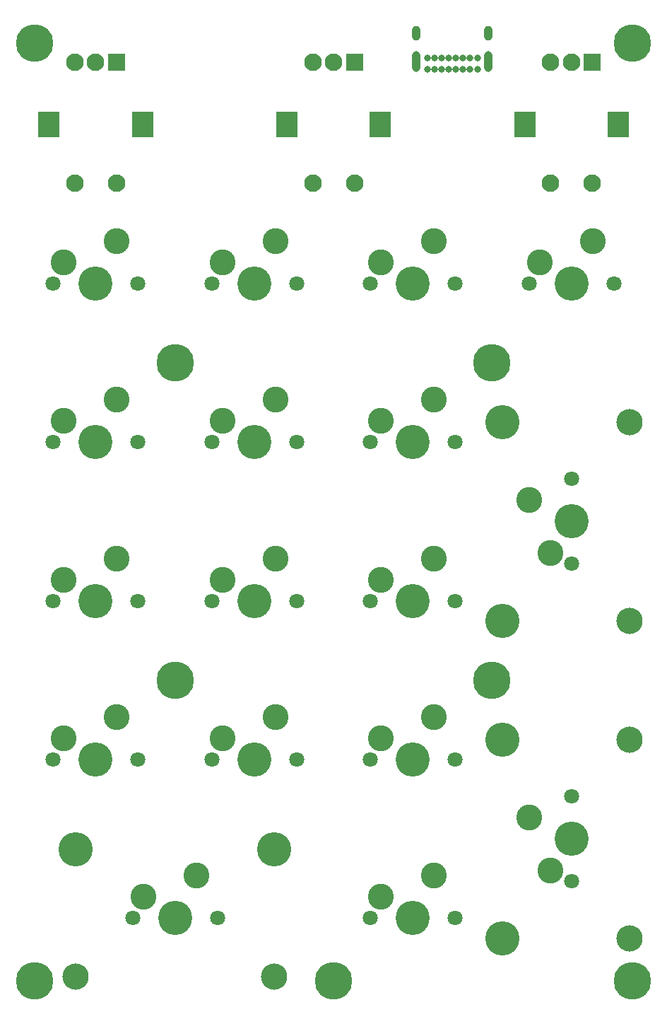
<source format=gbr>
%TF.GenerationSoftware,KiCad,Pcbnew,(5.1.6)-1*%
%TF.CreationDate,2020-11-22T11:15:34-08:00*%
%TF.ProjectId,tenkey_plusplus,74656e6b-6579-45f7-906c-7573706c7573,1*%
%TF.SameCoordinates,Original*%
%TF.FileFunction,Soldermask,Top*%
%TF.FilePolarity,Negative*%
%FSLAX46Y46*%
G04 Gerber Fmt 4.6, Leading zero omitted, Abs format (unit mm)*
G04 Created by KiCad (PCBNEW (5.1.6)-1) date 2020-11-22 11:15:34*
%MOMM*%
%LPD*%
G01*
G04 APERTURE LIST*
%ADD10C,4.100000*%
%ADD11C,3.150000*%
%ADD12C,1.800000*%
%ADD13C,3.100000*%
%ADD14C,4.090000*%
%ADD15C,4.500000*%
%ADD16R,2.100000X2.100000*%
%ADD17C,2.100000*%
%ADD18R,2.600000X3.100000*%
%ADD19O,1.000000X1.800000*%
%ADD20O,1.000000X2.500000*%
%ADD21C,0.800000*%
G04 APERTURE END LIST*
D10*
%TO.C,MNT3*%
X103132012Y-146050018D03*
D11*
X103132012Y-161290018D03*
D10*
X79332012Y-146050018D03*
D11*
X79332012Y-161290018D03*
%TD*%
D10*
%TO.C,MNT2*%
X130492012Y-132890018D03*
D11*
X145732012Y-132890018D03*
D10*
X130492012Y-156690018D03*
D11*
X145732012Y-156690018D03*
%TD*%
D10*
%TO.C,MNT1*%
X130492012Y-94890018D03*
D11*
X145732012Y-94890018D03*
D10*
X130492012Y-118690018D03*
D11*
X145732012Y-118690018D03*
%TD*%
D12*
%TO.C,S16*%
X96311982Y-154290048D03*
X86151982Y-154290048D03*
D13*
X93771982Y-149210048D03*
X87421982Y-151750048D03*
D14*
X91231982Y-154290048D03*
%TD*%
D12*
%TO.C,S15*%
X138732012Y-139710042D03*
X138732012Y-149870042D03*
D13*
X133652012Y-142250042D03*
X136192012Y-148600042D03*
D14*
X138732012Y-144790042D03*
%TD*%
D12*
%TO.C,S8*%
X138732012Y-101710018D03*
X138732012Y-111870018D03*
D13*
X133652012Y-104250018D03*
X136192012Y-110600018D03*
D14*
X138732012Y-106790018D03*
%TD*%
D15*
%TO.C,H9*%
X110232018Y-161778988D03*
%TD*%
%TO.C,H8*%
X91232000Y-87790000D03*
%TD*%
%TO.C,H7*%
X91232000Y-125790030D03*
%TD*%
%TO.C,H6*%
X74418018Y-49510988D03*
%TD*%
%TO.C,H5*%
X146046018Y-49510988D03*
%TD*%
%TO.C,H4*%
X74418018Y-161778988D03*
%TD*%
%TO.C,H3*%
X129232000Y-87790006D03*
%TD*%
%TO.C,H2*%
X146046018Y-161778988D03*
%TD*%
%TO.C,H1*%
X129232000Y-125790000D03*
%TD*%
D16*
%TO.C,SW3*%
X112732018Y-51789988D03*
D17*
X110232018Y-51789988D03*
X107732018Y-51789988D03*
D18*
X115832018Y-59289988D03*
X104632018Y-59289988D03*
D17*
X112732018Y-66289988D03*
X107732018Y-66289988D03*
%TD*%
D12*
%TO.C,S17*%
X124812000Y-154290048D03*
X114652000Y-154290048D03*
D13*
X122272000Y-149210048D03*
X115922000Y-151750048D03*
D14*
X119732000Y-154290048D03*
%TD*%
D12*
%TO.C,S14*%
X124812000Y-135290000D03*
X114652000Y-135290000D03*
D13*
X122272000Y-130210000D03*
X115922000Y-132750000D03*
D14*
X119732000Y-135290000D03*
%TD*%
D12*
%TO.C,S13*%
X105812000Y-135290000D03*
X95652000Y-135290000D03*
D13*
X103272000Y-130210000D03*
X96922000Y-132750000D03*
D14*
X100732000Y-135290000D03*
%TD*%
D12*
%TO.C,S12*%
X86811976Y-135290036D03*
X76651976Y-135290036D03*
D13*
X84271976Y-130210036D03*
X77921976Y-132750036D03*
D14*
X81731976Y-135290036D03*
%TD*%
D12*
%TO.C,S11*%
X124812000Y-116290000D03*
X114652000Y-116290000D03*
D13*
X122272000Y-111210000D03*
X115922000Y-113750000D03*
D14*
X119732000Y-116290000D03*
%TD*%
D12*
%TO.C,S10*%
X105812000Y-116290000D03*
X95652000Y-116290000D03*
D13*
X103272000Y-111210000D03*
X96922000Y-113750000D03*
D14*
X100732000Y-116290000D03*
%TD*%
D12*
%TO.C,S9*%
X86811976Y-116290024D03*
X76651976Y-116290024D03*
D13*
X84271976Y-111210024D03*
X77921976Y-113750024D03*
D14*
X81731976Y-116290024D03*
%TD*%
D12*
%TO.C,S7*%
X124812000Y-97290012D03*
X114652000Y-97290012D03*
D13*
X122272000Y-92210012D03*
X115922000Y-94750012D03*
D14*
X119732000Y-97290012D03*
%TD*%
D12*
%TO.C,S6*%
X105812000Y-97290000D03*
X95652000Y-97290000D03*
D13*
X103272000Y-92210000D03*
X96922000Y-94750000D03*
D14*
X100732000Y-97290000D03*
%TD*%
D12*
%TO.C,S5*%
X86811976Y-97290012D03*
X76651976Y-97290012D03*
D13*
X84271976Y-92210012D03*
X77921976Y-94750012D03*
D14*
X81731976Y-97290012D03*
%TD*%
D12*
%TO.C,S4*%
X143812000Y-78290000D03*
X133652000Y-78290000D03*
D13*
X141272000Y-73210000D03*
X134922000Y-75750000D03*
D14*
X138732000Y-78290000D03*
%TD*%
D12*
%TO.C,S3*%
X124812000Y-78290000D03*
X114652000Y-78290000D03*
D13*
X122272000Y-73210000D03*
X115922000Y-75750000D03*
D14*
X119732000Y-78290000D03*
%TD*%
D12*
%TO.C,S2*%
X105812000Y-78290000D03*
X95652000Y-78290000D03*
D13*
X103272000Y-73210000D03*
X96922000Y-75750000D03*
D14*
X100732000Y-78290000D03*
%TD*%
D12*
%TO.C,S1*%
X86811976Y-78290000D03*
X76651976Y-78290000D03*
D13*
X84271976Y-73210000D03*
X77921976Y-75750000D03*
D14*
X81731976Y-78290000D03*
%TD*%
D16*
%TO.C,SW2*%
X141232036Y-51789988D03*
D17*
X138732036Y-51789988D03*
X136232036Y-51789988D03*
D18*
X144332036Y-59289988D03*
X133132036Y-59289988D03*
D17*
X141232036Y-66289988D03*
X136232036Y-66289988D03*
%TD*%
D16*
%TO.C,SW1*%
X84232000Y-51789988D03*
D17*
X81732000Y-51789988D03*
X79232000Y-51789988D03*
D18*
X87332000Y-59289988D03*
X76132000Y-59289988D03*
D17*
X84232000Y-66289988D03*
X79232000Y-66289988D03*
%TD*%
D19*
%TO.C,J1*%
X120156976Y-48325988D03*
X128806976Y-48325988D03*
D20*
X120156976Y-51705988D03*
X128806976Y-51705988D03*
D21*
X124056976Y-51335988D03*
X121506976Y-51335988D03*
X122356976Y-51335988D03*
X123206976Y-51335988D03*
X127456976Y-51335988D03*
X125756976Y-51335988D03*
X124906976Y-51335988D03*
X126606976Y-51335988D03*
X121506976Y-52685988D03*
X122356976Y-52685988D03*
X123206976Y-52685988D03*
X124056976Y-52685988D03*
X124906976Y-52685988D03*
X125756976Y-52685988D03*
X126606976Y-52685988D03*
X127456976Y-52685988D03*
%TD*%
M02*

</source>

———

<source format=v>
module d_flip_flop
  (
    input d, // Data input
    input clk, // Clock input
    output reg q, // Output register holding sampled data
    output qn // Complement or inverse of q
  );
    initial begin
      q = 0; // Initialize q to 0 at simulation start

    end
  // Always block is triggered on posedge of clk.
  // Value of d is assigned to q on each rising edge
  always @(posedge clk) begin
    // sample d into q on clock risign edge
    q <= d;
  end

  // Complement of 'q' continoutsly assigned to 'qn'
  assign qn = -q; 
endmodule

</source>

———

Instructions to follow:
Please report the number of lines in the data that include the word "LIST", and add no other text.

Task output:
2